32 Various "experts" were wheeled out in The Age (4 Sept 1999) to comment on the word.
"A Macquarie Dictionary editor, Mr David Blair, said those complaining probably represented the views of a minority. The media was responding to a gradual public acceptance of such words. Mr Blair said taboo words used to be almost exclusively about religion, sex and bodily functions. "Now it has shifted to other things, like race relations. It's much more offensive now to call somebody a wog or a coon".
A reader in English at Melbourne University, Professor Ken Gelder, said he believed only children were truly vulnerable to harsh swear words. "If they're not children, they shouldn't be offended," Professor Gelder said".
33 Of course in assessing community values one cannot pretend to ignore personal experience. I have lived in rural New South Wales all my life. I have teenage children who go to school here. I have fostered teenage children for over fifteen years. In my experience the word in all its forms is now part of everyday language and means nothing more than "piss off" or "rack off" or "bugger off" might mean. No-one would seriously suggest a charge of offensive language had the defendant used those words in a loud manner.
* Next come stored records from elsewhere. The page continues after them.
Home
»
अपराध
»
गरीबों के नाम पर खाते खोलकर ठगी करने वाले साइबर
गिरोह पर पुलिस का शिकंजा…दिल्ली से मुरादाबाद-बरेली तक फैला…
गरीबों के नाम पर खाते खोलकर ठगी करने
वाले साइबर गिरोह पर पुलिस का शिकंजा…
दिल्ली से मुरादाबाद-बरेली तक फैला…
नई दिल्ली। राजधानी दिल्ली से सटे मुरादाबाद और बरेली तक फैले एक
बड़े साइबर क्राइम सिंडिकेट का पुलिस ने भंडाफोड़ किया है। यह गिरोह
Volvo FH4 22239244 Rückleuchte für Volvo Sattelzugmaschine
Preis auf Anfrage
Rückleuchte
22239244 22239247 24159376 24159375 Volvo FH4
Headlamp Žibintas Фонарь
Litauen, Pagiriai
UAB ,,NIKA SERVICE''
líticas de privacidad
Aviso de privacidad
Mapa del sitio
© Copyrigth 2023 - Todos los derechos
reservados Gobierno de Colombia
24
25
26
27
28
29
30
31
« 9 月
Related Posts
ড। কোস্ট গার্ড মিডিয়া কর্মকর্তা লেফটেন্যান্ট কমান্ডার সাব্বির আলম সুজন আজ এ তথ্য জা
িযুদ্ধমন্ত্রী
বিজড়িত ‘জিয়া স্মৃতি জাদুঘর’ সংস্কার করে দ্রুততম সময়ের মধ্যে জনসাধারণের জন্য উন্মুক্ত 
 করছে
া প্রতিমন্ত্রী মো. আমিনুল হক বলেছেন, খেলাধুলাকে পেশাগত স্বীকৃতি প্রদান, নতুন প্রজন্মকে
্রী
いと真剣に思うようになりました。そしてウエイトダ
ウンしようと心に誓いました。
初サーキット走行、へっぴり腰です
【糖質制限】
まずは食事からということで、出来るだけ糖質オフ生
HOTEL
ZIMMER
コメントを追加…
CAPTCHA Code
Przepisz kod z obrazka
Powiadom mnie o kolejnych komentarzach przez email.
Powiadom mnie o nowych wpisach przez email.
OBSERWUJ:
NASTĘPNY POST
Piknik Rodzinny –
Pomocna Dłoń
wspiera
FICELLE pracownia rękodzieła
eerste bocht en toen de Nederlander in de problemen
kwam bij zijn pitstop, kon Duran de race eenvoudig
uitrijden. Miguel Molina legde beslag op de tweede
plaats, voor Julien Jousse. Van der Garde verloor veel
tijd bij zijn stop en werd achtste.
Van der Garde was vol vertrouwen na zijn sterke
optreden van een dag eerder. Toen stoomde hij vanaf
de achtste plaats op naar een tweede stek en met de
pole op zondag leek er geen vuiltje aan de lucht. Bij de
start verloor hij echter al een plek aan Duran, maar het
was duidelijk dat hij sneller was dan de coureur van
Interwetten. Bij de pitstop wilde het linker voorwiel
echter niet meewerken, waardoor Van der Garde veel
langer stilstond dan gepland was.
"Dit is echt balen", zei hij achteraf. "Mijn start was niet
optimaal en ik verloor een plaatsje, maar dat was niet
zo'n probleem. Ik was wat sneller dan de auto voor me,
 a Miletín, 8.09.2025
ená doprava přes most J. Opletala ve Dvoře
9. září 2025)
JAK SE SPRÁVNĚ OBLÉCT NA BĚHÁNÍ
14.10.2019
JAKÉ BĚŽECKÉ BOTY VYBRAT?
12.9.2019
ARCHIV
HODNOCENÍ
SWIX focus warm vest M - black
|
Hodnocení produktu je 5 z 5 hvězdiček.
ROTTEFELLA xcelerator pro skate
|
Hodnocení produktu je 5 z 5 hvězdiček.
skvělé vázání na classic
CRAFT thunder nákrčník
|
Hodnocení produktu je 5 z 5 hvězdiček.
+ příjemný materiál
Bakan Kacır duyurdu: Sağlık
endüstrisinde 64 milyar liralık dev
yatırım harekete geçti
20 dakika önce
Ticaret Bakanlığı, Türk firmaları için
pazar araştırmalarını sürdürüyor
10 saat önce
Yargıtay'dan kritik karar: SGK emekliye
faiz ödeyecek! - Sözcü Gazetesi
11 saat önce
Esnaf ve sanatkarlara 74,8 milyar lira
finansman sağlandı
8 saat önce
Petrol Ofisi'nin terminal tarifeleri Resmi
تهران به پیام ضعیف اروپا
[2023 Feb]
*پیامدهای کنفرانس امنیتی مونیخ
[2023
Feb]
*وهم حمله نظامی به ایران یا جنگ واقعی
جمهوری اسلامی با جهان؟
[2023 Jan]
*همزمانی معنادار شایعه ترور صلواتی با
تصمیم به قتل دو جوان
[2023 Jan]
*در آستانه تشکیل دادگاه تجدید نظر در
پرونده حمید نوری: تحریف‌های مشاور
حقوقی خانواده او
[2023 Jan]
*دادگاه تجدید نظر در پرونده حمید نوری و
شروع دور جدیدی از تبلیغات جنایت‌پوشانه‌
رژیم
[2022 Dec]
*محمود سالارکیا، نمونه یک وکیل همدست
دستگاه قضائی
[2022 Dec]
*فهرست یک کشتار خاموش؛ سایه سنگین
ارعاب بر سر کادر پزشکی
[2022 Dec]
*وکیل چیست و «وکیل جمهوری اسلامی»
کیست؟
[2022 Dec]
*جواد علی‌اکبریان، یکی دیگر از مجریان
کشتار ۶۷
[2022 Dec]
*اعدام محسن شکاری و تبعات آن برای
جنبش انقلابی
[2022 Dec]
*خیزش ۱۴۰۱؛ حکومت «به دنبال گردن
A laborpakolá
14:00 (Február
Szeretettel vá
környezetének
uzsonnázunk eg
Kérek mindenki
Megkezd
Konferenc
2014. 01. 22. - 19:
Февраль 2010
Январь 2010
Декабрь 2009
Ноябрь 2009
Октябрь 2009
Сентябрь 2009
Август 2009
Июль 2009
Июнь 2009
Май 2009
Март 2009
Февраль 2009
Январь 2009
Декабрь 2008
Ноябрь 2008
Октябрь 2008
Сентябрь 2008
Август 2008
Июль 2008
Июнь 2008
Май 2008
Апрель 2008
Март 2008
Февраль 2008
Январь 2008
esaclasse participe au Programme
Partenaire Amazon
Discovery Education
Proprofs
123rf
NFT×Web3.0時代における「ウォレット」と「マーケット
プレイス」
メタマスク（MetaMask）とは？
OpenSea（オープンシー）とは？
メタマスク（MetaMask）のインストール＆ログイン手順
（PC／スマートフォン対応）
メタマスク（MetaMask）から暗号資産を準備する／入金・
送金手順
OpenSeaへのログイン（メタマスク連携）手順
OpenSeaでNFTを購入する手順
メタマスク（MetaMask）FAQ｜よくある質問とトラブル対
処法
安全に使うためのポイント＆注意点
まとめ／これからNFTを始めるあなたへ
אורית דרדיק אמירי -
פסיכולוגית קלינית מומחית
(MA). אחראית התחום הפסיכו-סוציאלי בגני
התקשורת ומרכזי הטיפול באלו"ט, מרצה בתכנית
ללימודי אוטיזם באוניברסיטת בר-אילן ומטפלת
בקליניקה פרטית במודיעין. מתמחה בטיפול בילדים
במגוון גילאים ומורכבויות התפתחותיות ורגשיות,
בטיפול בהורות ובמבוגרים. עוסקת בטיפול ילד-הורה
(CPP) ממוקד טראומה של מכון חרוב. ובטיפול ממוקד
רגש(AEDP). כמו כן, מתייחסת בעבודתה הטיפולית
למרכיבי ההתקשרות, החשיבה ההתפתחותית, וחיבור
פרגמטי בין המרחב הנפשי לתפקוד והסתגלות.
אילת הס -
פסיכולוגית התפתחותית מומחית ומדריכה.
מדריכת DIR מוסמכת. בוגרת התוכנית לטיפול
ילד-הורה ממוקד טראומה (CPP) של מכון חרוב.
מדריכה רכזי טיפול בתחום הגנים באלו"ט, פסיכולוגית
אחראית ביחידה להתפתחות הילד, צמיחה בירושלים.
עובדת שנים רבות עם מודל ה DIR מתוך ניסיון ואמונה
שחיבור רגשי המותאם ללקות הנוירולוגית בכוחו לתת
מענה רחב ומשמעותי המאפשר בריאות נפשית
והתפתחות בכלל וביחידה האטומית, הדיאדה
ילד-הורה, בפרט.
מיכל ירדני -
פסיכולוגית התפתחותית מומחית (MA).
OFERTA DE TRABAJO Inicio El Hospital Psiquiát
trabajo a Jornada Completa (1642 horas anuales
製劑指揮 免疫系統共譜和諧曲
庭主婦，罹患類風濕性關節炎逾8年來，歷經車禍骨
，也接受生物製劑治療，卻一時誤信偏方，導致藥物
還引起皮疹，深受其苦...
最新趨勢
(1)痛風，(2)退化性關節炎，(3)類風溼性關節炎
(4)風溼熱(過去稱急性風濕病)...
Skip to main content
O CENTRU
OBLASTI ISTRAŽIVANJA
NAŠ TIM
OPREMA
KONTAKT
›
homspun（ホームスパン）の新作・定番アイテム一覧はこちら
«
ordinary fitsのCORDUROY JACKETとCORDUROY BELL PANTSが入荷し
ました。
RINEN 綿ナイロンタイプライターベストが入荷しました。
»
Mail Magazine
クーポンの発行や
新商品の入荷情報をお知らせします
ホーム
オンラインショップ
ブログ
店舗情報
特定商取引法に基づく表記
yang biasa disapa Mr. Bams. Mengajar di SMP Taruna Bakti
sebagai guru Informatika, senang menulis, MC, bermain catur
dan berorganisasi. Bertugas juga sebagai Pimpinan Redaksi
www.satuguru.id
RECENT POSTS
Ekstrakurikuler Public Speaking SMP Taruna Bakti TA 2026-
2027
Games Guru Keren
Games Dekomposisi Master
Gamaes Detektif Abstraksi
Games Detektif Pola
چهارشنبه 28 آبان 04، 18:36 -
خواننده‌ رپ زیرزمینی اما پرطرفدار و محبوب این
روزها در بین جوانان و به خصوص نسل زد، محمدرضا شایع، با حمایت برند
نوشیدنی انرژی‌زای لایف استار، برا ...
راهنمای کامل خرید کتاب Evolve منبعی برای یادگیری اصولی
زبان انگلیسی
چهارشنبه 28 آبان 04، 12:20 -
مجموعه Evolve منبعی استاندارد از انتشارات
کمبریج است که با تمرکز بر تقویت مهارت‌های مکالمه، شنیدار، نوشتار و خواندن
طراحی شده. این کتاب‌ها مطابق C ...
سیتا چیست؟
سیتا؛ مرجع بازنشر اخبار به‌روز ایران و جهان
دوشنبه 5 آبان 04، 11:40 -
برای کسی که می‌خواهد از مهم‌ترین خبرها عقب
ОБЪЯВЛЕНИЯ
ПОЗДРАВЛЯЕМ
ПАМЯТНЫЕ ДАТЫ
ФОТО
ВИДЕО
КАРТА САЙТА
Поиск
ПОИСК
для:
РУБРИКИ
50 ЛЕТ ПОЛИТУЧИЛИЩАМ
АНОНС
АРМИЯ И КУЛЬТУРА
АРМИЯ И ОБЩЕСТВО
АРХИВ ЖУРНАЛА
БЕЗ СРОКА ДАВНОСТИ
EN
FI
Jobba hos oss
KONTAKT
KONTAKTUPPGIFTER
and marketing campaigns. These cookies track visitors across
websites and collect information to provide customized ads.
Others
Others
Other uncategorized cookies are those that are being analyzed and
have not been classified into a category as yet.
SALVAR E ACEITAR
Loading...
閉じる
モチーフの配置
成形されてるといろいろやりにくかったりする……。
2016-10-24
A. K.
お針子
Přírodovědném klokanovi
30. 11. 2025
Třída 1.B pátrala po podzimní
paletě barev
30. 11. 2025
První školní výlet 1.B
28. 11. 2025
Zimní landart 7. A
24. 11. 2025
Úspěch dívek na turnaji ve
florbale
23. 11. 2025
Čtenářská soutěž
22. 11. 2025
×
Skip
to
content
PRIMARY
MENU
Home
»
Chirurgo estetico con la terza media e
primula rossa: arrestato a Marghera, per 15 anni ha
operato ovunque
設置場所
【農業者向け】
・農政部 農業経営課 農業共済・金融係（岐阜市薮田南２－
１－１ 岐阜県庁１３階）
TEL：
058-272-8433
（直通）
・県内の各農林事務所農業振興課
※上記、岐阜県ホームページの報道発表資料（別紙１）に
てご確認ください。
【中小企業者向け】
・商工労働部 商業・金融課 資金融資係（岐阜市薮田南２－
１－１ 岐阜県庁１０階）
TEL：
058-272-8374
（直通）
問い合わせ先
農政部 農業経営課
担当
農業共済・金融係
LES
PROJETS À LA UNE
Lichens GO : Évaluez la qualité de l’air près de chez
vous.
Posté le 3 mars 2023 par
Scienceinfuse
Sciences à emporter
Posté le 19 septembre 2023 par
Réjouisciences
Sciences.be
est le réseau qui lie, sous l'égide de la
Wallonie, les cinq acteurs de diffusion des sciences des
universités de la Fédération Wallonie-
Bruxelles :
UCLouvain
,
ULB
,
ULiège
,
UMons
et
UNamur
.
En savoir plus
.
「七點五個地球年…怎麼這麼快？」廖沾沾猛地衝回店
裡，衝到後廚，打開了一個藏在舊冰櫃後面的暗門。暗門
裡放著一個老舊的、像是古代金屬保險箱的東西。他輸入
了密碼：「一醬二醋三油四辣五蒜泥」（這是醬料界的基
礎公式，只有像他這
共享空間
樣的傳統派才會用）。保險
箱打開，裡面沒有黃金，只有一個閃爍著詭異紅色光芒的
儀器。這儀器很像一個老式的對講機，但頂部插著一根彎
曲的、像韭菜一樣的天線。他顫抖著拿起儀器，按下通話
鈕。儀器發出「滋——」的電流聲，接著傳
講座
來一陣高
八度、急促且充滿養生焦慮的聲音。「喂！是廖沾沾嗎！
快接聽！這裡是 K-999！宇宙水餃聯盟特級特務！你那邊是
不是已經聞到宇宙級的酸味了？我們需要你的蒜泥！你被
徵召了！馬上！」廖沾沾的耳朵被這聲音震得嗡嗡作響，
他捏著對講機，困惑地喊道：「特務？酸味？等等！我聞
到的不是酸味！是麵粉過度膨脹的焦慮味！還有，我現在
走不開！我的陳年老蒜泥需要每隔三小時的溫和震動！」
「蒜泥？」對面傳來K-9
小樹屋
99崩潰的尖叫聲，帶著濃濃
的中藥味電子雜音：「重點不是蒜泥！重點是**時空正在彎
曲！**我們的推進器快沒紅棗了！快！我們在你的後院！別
34 In short, one would have to live an excessively cloistered existence not to come into regular contact with the word, and not to have become somewhat immune to its suggested previously legally offensive status. It is perhaps, as feared by Studdert J, that standards have slipped. It may also be that they have simply changed. As it was eloquently put by Hogarth J in Dalton v Bartlett 3 SASR 1972 at 557, (considering, inter alia, "get fucked"),
"There is a continuous process by which language, like money, loses its value; and in this usage the word has lost all meaning. It may be full of sound and fury, but it signifies nothing"
Conclusions
35 To return to the case at hand the intoxicated defendant repeatedly shouted the word "fuck" and its derivatives several times in a manner that could be heard from the street in the context of a neighbourhood dispute. I am required to apply the facts to the elements of the offence and determine whether they have been proven beyond a reasonable doubt.
36 This is a classic example of conduct which offends against the standards of good taste or good manners which is a breach of the rules of courtesy and runs contrary to accepted social rules - to use the words of Justice Kerr. It was ill-advised, rude, and improper conduct. Some people may be offended by such words, but I am not satisfied beyond a reasonable doubt that it is offensive within the meaning of the section. There is doubt in my mind that a reasonably tolerant and understanding and contemporary person in his or her reactions would be wounded or angered or outraged. Such a person would be more likely to view it as a regrettable but not uncommon part of living near people who drink to excess. I have no doubt that people would have been disturbed as a result of being awoken or distracted by the yelling and carry on, whatever the language used. I ask myself this question - what difference would it make to the reasonably tolerant person if swear words were used or not. I answer that there would be little difference indeed.
37 In short, my view is that community standards have changed and that I am not satisfied beyond a reasonable doubt that the language used was offensive within the meaning of the Act in the factual circumstances of this case. I concur with the comments of Justices Meagher, Yeldham, Herron, Chambers, Higgins, Mullighan and Ducker.